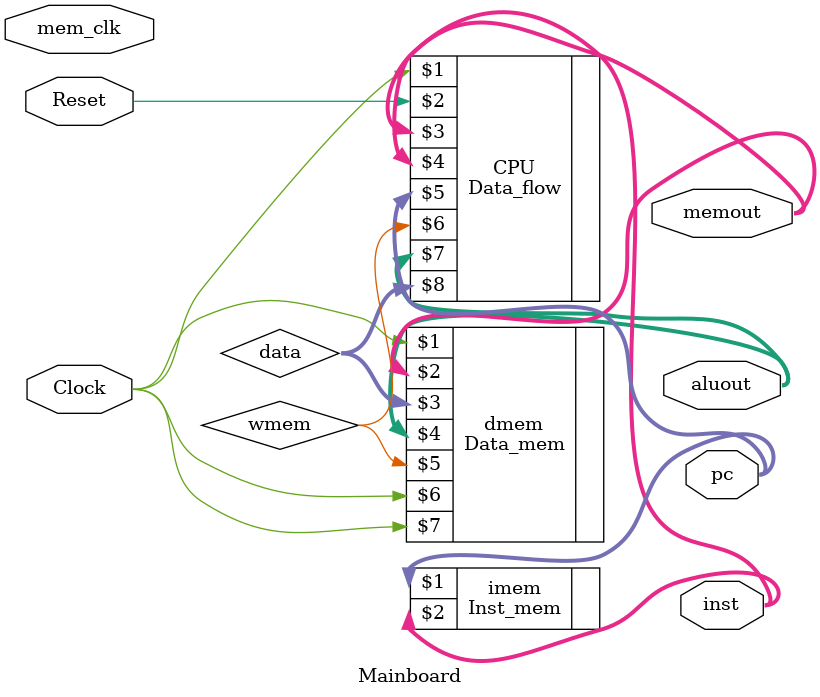
<source format=v>
module Mainboard(
	input Clock,
	input Reset,
	input mem_clk,
	output[31:0] inst,
	output[31:0] pc,
	output[31:0] aluout,
	output[31:0] memout
    );
	wire [31:0] data;
	wire        wmem;	
	Data_flow CPU (Clock , Reset , inst , memout , pc , wmem , aluout ,data);
    Inst_mem imem(pc , inst);
	Data_mem dmem(Clock , memout , data , aluout , wmem , Clock , Clock);
endmodule

</source>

══════════════════════════════

- Task details:
An exact copy is needed of the closing lines of the entries above, counting from the one that contains "output[31:0] memout" and including it and the last.

- Expected answer:
	output[31:0] memout
    );
	wire [31:0] data;
	wire        wmem;	
	Data_flow CPU (Clock , Reset , inst , memout , pc , wmem , aluout ,data);
    Inst_mem imem(pc , inst);
	Data_mem dmem(Clock , memout , data , aluout , wmem , Clock , Clock);
endmodule

</source>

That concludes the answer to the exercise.